» Task requirements
The entries below are to be returned exactly. Include all of them.

(Records from a dataset)
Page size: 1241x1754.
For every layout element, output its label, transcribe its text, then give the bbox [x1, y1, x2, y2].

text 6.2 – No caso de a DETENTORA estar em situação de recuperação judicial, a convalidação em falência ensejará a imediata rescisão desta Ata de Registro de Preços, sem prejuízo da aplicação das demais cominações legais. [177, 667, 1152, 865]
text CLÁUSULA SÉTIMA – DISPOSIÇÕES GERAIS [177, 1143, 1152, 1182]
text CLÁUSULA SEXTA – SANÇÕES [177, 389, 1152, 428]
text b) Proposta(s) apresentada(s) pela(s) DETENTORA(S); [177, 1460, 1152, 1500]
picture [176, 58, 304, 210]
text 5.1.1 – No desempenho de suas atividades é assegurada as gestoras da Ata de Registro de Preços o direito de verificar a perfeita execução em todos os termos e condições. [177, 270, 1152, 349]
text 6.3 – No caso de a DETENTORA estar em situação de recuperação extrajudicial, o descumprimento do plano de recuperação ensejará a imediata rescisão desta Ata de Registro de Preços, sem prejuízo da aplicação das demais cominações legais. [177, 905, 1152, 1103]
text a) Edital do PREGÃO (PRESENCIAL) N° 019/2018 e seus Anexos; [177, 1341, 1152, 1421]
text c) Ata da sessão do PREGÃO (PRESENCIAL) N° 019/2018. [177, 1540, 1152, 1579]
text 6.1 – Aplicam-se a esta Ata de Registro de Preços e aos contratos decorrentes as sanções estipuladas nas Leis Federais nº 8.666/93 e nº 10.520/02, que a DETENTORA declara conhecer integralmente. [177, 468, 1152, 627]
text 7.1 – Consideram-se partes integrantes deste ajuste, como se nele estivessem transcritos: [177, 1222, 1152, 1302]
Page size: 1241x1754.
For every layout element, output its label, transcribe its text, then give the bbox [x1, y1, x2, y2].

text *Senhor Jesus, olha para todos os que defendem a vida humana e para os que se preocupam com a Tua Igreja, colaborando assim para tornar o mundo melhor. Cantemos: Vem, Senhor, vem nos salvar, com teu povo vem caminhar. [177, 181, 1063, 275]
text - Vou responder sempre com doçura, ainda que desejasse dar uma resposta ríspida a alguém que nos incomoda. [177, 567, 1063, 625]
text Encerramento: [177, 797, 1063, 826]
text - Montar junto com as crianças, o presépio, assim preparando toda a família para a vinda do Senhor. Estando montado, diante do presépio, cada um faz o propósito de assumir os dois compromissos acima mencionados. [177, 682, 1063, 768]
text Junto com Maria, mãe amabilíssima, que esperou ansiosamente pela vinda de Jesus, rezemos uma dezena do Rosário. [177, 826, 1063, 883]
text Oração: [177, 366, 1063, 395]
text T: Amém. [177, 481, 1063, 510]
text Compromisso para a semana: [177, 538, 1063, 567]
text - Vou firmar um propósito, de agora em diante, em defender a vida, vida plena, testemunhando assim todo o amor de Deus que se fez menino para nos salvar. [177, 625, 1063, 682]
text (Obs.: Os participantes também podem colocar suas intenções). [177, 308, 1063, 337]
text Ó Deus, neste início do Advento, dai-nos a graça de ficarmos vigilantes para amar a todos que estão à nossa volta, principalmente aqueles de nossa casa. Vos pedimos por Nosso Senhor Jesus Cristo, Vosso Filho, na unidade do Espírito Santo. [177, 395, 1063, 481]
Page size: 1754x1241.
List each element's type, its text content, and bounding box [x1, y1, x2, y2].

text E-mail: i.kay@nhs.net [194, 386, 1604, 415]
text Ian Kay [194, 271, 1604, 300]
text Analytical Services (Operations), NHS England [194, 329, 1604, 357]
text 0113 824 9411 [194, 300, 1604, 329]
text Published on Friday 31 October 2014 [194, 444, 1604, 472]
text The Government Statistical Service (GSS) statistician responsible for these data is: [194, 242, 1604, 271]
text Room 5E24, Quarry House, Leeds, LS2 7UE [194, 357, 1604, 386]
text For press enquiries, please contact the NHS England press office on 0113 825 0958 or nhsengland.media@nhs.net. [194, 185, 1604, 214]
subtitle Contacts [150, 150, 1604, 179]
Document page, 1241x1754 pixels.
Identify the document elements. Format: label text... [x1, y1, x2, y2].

» Problem solution
Page size: 1241x1754.
For every layout element, output its label, transcribe its text, then give the bbox [x1, y1, x2, y2].

text 6.2 – No caso de a DETENTORA estar em situação de recuperação judicial, a convalidação em falência ensejará a imediata rescisão desta Ata de Registro de Preços, sem prejuízo da aplicação das demais cominações legais. [177, 667, 1152, 865]
text CLÁUSULA SÉTIMA – DISPOSIÇÕES GERAIS [177, 1143, 1152, 1182]
text CLÁUSULA SEXTA – SANÇÕES [177, 389, 1152, 428]
text b) Proposta(s) apresentada(s) pela(s) DETENTORA(S); [177, 1460, 1152, 1500]
picture [176, 58, 304, 210]
text 5.1.1 – No desempenho de suas atividades é assegurada as gestoras da Ata de Registro de Preços o direito de verificar a perfeita execução em todos os termos e condições. [177, 270, 1152, 349]
text 6.3 – No caso de a DETENTORA estar em situação de recuperação extrajudicial, o descumprimento do plano de recuperação ensejará a imediata rescisão desta Ata de Registro de Preços, sem prejuízo da aplicação das demais cominações legais. [177, 905, 1152, 1103]
text a) Edital do PREGÃO (PRESENCIAL) N° 019/2018 e seus Anexos; [177, 1341, 1152, 1421]
text c) Ata da sessão do PREGÃO (PRESENCIAL) N° 019/2018. [177, 1540, 1152, 1579]
text 6.1 – Aplicam-se a esta Ata de Registro de Preços e aos contratos decorrentes as sanções estipuladas nas Leis Federais nº 8.666/93 e nº 10.520/02, que a DETENTORA declara conhecer integralmente. [177, 468, 1152, 627]
text 7.1 – Consideram-se partes integrantes deste ajuste, como se nele estivessem transcritos: [177, 1222, 1152, 1302]
Page size: 1241x1754.
For every layout element, output its label, transcribe its text, then give the bbox [x1, y1, x2, y2].

text *Senhor Jesus, olha para todos os que defendem a vida humana e para os que se preocupam com a Tua Igreja, colaborando assim para tornar o mundo melhor. Cantemos: Vem, Senhor, vem nos salvar, com teu povo vem caminhar. [177, 181, 1063, 275]
text - Vou responder sempre com doçura, ainda que desejasse dar uma resposta ríspida a alguém que nos incomoda. [177, 567, 1063, 625]
text Encerramento: [177, 797, 1063, 826]
text - Montar junto com as crianças, o presépio, assim preparando toda a família para a vinda do Senhor. Estando montado, diante do presépio, cada um faz o propósito de assumir os dois compromissos acima mencionados. [177, 682, 1063, 768]
text Junto com Maria, mãe amabilíssima, que esperou ansiosamente pela vinda de Jesus, rezemos uma dezena do Rosário. [177, 826, 1063, 883]
text Oração: [177, 366, 1063, 395]
text T: Amém. [177, 481, 1063, 510]
text Compromisso para a semana: [177, 538, 1063, 567]
text - Vou firmar um propósito, de agora em diante, em defender a vida, vida plena, testemunhando assim todo o amor de Deus que se fez menino para nos salvar. [177, 625, 1063, 682]
text (Obs.: Os participantes também podem colocar suas intenções). [177, 308, 1063, 337]
text Ó Deus, neste início do Advento, dai-nos a graça de ficarmos vigilantes para amar a todos que estão à nossa volta, principalmente aqueles de nossa casa. Vos pedimos por Nosso Senhor Jesus Cristo, Vosso Filho, na unidade do Espírito Santo. [177, 395, 1063, 481]
Page size: 1754x1241.
List each element's type, its text content, and bounding box [x1, y1, x2, y2].

text E-mail: i.kay@nhs.net [194, 386, 1604, 415]
text Ian Kay [194, 271, 1604, 300]
text Analytical Services (Operations), NHS England [194, 329, 1604, 357]
text 0113 824 9411 [194, 300, 1604, 329]
text Published on Friday 31 October 2014 [194, 444, 1604, 472]
text The Government Statistical Service (GSS) statistician responsible for these data is: [194, 242, 1604, 271]
text Room 5E24, Quarry House, Leeds, LS2 7UE [194, 357, 1604, 386]
text For press enquiries, please contact the NHS England press office on 0113 825 0958 or nhsengland.media@nhs.net. [194, 185, 1604, 214]
subtitle Contacts [150, 150, 1604, 179]
Document page, 1241x1754 pixels.
Identify the document elements. Format: label text... [x1, y1, x2, y2].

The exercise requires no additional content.